I disagree with Saraiya's reading here. In her actual meeting with Steinem, Alicia was admiring of Steinem, but not overwhelmingly starstruck: still able to carry on a normal, lucid conversation about whether she should run. She didn't strike me as "absolutely googly-eyed" in that scene.

In her later imagined encounters with Steinem, the tone is certainly different, but I see that as being more about Alicia's own ambition and egotism than about her fawning over Steinem. IIRC, imagined-Steinem went as far as "you could be President," when Steinem had said nothing remotely close to that in their actual encounter.
posted by DevilsAdvocate at 5:00 AM on October 8, 2014 [4 favorites]


The Gloria Steinem thing seemed like such a shallow stunt. It bugged me the way certain white knight moves bug me. But that's probably not fair to the rest of the audience.
posted by Lesser Shrew at 2:28 PM on October 14, 2014


Not sure anyone will see this but some additional notes:

It strikes me that in both this episode (with Gloria Steinem) and the last (with Valerie Jarrett), they're getting good, natural-enough performances from their non-actor political cameos. I wonder if they're just being more cautious about which non-actors they cast, or if they're spending more time getting performance options to weed through than other shows w/ non-actor celebrity cameos.

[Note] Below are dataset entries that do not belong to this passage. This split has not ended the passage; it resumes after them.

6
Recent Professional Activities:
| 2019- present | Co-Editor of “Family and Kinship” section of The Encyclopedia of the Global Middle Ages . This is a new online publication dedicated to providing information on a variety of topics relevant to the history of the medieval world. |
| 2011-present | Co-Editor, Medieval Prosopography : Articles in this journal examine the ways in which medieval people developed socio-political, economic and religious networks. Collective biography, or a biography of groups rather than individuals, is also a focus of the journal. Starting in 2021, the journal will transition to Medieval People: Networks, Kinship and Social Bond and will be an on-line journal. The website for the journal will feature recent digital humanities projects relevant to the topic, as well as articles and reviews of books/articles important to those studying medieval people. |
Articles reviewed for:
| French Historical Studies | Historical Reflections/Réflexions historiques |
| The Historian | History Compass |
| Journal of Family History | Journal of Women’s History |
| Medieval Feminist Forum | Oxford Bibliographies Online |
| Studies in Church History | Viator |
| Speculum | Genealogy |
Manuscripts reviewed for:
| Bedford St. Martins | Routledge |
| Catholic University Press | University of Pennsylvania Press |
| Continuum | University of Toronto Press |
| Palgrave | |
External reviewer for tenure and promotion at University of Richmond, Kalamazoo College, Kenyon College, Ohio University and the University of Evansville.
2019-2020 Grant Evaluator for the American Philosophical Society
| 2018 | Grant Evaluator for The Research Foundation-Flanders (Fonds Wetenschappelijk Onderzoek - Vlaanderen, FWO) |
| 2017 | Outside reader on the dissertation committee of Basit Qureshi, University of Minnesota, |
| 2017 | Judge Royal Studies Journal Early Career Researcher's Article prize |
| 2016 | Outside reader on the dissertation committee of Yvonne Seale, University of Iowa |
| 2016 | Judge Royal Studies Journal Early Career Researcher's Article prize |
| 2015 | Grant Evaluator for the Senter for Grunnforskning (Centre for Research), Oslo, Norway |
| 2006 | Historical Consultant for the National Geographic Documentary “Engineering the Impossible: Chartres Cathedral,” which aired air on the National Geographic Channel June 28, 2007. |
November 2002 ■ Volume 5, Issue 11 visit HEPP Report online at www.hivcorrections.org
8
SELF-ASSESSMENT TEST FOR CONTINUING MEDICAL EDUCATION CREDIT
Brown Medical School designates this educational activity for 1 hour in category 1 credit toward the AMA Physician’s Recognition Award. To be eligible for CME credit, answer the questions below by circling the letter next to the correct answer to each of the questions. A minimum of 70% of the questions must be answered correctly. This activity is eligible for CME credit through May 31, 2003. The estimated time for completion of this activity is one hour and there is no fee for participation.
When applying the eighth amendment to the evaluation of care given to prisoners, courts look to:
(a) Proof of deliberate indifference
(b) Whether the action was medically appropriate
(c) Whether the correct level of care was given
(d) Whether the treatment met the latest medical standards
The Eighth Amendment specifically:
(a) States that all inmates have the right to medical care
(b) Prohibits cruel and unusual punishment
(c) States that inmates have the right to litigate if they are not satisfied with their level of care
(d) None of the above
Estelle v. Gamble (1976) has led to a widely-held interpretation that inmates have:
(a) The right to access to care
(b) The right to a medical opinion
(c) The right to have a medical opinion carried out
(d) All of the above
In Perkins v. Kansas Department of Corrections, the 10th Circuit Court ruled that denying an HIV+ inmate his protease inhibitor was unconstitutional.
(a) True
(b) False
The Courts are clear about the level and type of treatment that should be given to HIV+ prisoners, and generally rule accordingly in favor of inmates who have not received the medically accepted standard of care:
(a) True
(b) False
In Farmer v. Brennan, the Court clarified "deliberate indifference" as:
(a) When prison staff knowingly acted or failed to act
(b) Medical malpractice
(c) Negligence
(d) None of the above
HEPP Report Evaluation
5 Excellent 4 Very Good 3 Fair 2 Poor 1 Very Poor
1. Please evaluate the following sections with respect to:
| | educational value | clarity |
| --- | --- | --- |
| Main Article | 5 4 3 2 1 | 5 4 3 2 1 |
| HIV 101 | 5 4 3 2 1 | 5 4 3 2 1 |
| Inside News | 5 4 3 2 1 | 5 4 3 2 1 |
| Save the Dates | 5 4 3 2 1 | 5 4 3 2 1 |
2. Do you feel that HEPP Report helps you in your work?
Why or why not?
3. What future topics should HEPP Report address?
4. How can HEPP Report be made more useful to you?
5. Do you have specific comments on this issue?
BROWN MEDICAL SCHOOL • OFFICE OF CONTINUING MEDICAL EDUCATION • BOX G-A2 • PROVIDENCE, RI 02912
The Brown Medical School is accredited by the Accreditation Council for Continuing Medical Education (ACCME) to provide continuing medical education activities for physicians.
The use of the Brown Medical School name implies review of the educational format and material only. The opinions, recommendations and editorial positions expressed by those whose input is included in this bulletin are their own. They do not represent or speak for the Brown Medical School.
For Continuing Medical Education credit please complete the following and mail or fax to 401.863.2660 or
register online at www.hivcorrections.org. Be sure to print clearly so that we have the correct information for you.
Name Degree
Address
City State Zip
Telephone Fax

Alicia's behavior in the religious court bugged me a bit, because while I get that the attitude she was demonstrating is consistent with her character, she seems like someone smart enough not to show it in front of the church-judge deciding the case. So the eye-rolling, etc., felt like it was for us, the audience, and not true to how Alicia super-lawyer would act in that context. (Her disdain was so great that she couldn't help but act it out despite it not being in the best interest of her client?)

Lastly, is this the first time they've put our heroes on the 'wrong' side of a real-life political debate? (It felt like we were meant to root for Monsanto?)